Open a low-cost trading account, carefully choose a couple of stocks that you think have long-term potential and invest an amount you can afford to lose, and compare prices among brokers. In most cases you can also purchase stocks, mutual funds, and other investments at your regular bank. Note, however, that discount brokerage fees are often less expensive, so it can be worth shopping around. Whatever you deposit, consider it an investment in your financial education, and use it as an opportunity to research, track, and learn about investing.

If you're looking for resources on how to get started on stock picking, try One Up on Wall Street by Peter Lynch or The Intelligent Investor by Benjamin Graham.

Go With Blue Chips

What often draws people to the stock market are tales of once-in-a-lifetime startup stock picks that become the next Microsoft. That does happen, but it is rare. Business is, well, business. It's ruthlessly competitive, very expensive, and requires not only a great concept and good execution, but a whole lot of luck. Depending on who you ask, start-ups fail somewhere between 75% and 90% of the time. That is not good odds.

More established companies, on the other hand, can be virtual cash machines. These so-called "high-market cap" or "Blue Chip" companies have been consistently profitable for many years, have been around for many more, and are so big and well established that it would take quite a blow to take them down. Over the long haul, these types of companies are the best bet for those who want to dip into stocks and limit their exposure to risk. Many of them also pay dividends, which can really help boost what you earn over the long term.

Pay Attention to Fees

When you have your mind on big returns, it's easy to overlook all the little things that can have a huge impact on your net worth. Trading fees, for example; keep them cheap. If you're sticking to a long-term portfolio you shouldn't be trading a lot, but why pay more than you have to? The same goes for management fees, which tend to apply to fund-style investments. A bigger management fee doesn't equal a higher return. It's a fact. Seek out a low one.

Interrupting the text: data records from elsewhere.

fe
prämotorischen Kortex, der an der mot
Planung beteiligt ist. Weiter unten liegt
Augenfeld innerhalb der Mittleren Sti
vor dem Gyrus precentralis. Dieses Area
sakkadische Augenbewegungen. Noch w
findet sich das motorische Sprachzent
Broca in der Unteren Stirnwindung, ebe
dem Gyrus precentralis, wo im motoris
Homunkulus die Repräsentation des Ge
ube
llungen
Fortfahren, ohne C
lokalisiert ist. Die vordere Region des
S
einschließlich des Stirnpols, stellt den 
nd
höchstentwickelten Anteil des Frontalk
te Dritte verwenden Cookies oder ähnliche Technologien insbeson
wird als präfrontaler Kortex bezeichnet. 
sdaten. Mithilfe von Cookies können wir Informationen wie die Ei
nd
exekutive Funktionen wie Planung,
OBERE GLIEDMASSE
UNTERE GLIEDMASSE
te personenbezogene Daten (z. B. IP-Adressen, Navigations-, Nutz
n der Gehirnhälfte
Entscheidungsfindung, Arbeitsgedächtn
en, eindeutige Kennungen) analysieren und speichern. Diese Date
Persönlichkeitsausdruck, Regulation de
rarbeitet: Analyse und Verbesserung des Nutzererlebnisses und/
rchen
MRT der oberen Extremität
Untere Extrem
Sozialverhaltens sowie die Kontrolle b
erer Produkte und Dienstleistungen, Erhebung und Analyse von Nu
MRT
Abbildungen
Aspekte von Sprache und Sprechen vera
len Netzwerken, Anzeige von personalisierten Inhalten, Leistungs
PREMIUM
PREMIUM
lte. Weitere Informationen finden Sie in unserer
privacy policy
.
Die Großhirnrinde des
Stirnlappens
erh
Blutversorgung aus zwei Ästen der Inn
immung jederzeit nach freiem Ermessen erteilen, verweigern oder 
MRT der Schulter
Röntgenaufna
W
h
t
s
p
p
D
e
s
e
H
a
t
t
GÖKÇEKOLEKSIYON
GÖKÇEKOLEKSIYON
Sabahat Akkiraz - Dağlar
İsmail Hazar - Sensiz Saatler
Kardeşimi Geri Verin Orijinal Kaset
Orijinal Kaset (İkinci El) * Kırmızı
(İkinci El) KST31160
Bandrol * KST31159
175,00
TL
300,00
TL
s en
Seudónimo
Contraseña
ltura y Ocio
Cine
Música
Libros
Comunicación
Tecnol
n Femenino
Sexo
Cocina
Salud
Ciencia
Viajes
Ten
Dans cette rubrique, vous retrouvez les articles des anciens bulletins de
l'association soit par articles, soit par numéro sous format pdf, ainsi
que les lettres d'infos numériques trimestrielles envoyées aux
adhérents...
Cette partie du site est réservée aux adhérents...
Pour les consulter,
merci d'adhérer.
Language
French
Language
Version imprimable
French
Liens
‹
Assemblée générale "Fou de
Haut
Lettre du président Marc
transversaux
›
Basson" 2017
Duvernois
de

The best way to do this is ask what trading fees are on any investment you purchase, then shop around to see how other brokerages — and other types of investments — compare.

Don't Forget Index Funds

Individual stock picking isn't for everyone, but index funds just might be. These are essentially baskets of stocks designed to provide similar returns to the overall market they represent. So, an S&P 500 index will provide a similar return as the 500 stocks represented in the S&P 500 as a whole. You're unlikely to get the high returns you could get if you managed to pick the best of those 500 stocks, but with such broad diversification, you'll also have a lot less risk to contend with. Plus, these investments are very low maintenance and, in most cases, they beat out professionally managed portfolios (such as mutual funds) anyway. (See also: 3 Steps to Getting Started With Index Funds)

I'm not going to say that buying and selling stocks successfully is easy. If it was, everyone would be rich (including me!). But it also isn't as hard as you might think it is. The key is to make sure that your very first investment is in learning to get it right.